Biathlon, a test of speed and skill, is the winter sport which combines the exhilaration and endurance of cross-country skiing with the precision and control of marksmanship shooting. On Saturday Jan 19, the 72nd RCACC cadet corps’ biathlon team headed up to Whistler Olympic Park to participate in the Vancouver Coastal/Fraser River Zone cadet biathlon competition and test their skills against the elements, the clock, and over sixty other cadets. The result? An impressive win of three 3rdplace podium finishes, two fourth place finishes, and one fifth. But, more importantly, everyone on the team demonstrated acts of both physical and mental determination, persistence, leadership and team spirit. Here’s a short video summary of the day – enjoy!

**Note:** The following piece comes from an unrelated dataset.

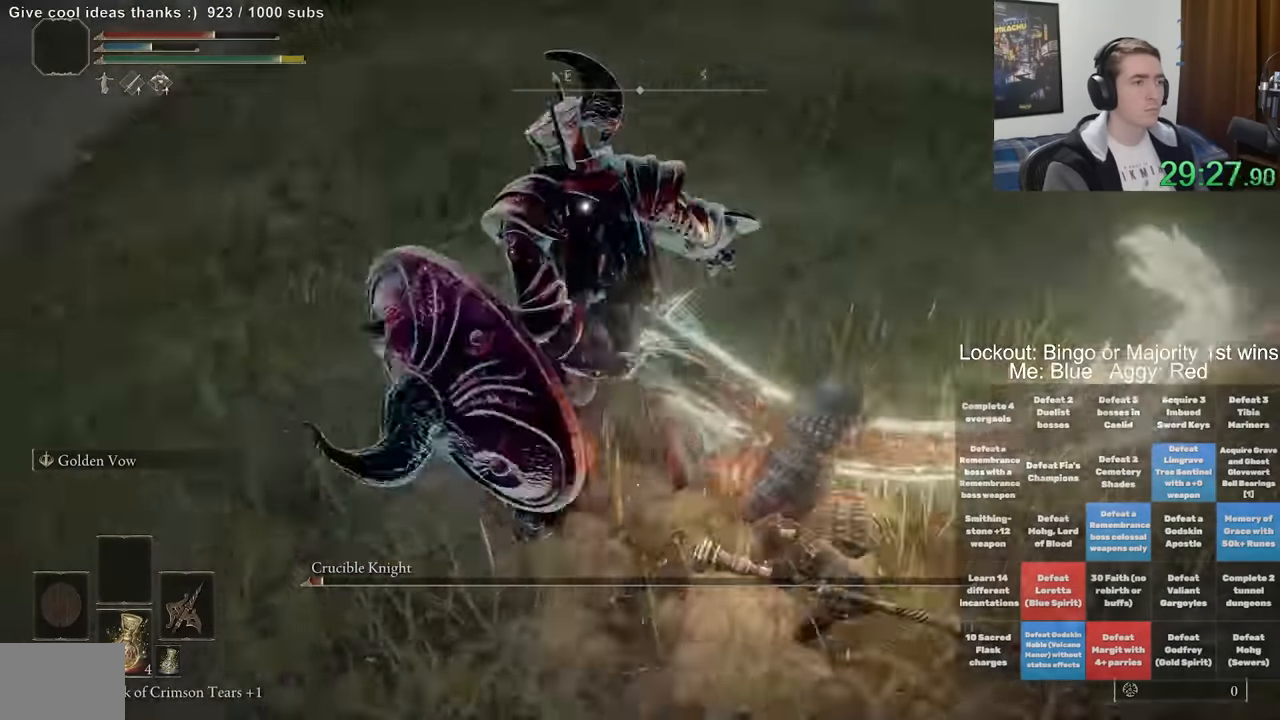
{"dt_ms": 1000, "buttons": [], "left_stick": "down", "right_stick": "center", "events": [[850, "left_stick", "center"], [933, "left_stick", "down"]]}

[PHOTO L to R: MCpl C. Haussmann, Sgt J. Leong, Sgt C. Thomson, Sgt T. Dimalanta, Sgt E. Butterfield, Cpl I. Kirmiziyesil, Lt. G. Menzies (Coach), MCpl V. Ching / Credit: A. Haussmann]
While many rightly see biathlon as a very Canadian sport, its origins extend back to Norway where it was once a form of military training. Over time the activity gained popularity among winter sport enthusiasts and first became associated with the Winter Olympic Games in 1924, when it was introduced as “military patrol”. The event was similar to modern-day biathlon but also included a patrol component where four-man teams (including one officer) went on a 30km ski race as a unit and concluded with a shooting contest which awarded time bonuses for every target hit.
[PHOTO: “Military patrol” athletes at the 1924 Olympics, Chamonix, Switzerland / Credit: IOC]
For our cadets, the challenge was to ski three loops of just over 1.25km each and to shoot two sets of five-target targets located 50 metres away, using the .22 cal Anschutz biathlon rifle. (Thankfully, no officers were required to ski with the team!) Participating in the cadet biathlon program is an excellent way for youth to develop physical strength, endurance, and skill as well as being an excellent way to develop personal qualities such as confidence and resilience under pressure. All costs are covered by the cadet program.
We were fortunate indeed that Cdr Brad Henderson, Commanding Officer of Regional Cadet Support Unit (Pacific) attended the event and gave an inspirational morning address before cheering athletes on in the competition and officiating in the medal presentation ceremony.